İnsanlar tarih boyunca hep savaşmıştır. İnsanın şiddet uygulayarak diğer insanlarla çatışması çok fazla sebebe dayanmaz. Az sayıda ve belirli gerekçelerle savaşlar yapılır. Tarihte yaşanmış neredeyse tüm şiddetli çatışmalar insanların en temel gereksinimlerinin karşılanmamasından kaynaklanmıştır. Bugün de bu durum değişmiyor. Rosenberg, ‘insanların karşılanmamış ihtiyaçlarına yoğunlaşarak şiddetin önüne geçebiliriz’ tespitinde bulunur.

Şiddetin kaynağında insanın mevcut olanla yetinmemesi ve daha fazlasına talip olması başat rol oynar. Bu minvalde özellikle modern toplumlarda kanaatkârlık pek itibar görmez. Kapitalist iştah, kanaatkârlığı küçük görür. Muhteris insan, hep daha fazlasını talep eder. Bu dürtü, başkalarının temel ihtiyaçlarının karşılanmasına bir tehdit oluşturur. Daha doğrusu bu ihtiraslı hal, diğer insanlar tarafından tehdit olarak algılanır. Ekseriyetle bu bir algı yanılsamasıdır, yani her daim ortada tehlike içeren bir durumun olması gerekmez. Fakat Maslow’un da ihtiyaçlar hiyerarşisi piramidinin ikinci düzeyinde bulunan güvenlik ihtiyacı burada öncelikli olarak devreye girer. Bu refleks de çatışma tohumlarını besleyerek savaşları sürekli kılar. Günümüzde de insanların güvenlik ihtiyaçlarının sürekli şiddetli çatışmaları meydana getirdiğine şahit oluruz.

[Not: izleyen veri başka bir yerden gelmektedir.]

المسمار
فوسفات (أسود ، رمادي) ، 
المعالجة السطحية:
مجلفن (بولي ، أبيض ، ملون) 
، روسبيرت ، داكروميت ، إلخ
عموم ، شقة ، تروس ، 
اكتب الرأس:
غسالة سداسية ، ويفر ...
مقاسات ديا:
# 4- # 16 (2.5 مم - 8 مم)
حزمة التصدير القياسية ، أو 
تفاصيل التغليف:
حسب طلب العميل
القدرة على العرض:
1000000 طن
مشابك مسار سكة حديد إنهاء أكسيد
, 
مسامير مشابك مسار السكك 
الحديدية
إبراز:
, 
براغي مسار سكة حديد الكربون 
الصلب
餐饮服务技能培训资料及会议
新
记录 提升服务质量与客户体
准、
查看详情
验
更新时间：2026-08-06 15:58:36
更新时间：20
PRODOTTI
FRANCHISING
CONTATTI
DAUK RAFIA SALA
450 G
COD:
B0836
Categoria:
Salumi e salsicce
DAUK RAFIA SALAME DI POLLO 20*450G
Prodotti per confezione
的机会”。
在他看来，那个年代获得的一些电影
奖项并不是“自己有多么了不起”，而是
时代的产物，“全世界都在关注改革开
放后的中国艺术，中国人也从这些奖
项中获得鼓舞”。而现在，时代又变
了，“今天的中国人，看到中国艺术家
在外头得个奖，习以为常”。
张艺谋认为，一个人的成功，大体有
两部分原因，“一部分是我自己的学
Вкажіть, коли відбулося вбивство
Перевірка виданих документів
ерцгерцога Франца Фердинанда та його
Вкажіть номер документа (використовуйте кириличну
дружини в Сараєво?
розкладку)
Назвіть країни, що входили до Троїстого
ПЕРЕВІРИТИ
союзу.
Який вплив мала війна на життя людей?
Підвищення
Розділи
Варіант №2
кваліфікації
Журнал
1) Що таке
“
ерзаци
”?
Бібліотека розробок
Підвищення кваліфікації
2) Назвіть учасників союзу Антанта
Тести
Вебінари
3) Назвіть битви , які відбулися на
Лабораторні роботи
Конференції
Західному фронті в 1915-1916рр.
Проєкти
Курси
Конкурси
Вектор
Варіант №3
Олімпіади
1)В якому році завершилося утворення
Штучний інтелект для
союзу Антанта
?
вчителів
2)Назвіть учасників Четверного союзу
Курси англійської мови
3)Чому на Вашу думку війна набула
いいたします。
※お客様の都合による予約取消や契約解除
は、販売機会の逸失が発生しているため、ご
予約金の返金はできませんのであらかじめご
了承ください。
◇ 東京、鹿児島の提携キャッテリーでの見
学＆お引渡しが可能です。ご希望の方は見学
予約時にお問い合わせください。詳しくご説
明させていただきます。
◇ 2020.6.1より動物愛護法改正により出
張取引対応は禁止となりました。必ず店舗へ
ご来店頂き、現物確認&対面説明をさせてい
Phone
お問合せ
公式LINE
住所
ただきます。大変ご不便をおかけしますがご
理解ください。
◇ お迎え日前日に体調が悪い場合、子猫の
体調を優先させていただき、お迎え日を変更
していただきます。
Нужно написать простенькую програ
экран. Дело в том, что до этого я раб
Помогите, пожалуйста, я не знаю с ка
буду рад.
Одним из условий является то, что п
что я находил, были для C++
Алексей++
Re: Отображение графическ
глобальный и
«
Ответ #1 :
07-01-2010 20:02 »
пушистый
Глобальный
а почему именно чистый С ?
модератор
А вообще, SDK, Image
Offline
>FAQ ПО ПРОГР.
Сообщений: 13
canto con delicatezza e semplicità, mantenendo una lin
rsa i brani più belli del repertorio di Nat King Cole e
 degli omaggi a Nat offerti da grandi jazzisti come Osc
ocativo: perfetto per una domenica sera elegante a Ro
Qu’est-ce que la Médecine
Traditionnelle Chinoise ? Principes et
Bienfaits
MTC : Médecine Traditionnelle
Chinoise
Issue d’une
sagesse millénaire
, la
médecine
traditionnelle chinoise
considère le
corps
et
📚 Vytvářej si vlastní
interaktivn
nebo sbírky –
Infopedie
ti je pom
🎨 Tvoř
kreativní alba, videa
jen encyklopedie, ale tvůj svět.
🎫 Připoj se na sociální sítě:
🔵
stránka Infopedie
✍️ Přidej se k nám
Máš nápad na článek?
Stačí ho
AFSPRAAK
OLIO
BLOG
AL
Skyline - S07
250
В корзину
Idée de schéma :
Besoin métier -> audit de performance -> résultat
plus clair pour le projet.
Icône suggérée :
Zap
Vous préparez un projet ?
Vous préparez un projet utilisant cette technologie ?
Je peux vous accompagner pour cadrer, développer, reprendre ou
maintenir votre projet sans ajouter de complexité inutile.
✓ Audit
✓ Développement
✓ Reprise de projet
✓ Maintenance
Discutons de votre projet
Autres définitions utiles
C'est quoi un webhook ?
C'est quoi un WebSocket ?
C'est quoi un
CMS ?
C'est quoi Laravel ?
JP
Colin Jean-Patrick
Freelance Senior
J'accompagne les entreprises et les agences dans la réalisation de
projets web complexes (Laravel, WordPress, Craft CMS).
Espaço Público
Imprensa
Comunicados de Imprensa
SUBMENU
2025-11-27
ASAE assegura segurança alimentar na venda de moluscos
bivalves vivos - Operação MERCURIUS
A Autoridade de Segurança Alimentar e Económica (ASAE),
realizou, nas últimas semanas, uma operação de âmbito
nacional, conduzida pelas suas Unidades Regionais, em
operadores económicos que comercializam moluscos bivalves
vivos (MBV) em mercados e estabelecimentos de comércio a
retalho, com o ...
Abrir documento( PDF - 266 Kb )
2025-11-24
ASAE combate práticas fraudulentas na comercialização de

Devletler de insanlar gibi aynı sebeplerden tehditleri algılar ve kendince ihtiyaç halinde şiddet uygular. Galtung, devlet içi şiddetli çatışmaların en temel sebepleri içerisine refah içerisinde yaşama, özgürlüğünü elde etme ve kimliğini koruma duygularını koymaktadır. Devletler, diğer devletlerin iddialı gözükmesinden ve tehdit potansiyeli taşımasından endişe ederler. Bugün Çin, ABD için belki gerçek bir tehlike değildir, fakat ekonomik büyüklüğü ve eşitler içerisindeki öne çıkan gücü nedeniyle Amerikalılar nezdinde potansiyel tehdit olarak görülür. Burada önemli olan ise Amerikalıların algısı ve bunu oluşturan unsurların nasıl meydana geldiğidir.

Rousseau, tarımsal küçük ekonomisi olan bir ülkenin daha az savaş ihtimali taşıdığını yazar. Bu doğrultuda bakıldığında bugün Afrika ülkeleri dünya için savaş tehdidi olarak gözükmez. Güç mücadelesinde iddialı olmayan bu ülkeler geçmişte sadece sömürü amacıyla Hegemon güçlerin gündemindeydiler.

Algının dışında gerçek bir tehdidin varlığı da savaşları tetikler. Örneğin nükleer silaha sahip olan Kuzey Kore, İran, Pakistan gibi ülkeler Hegemon Amerika için hep denklemde yer alır. Tam da bu sebeplerden dünyada sürekli silahlanma yarışları vardır. Mesela uluslararası ortamdaki anarşi hali, bugün Suudi Arabistan’a yaklaşık 1 trilyon dolarlık silah alım bütçesini mecbur kılıyor. Bunun sebebi de Suudilerin bölge ülkelerinden algıladığı tehditle ilgilidir. Geçmişte Osmanlı’nın çöküşünü geciktiren en önemli sebeplerin başında İngiltere’nin Rusya ile güç mücadelesi gelmekteydi. Aynı şekilde Rusların sıcak denizlere inme hedefini tehdit olarak algılayan İngiltere, Osmanlı’ya destek vermek zorunda kalmıştı.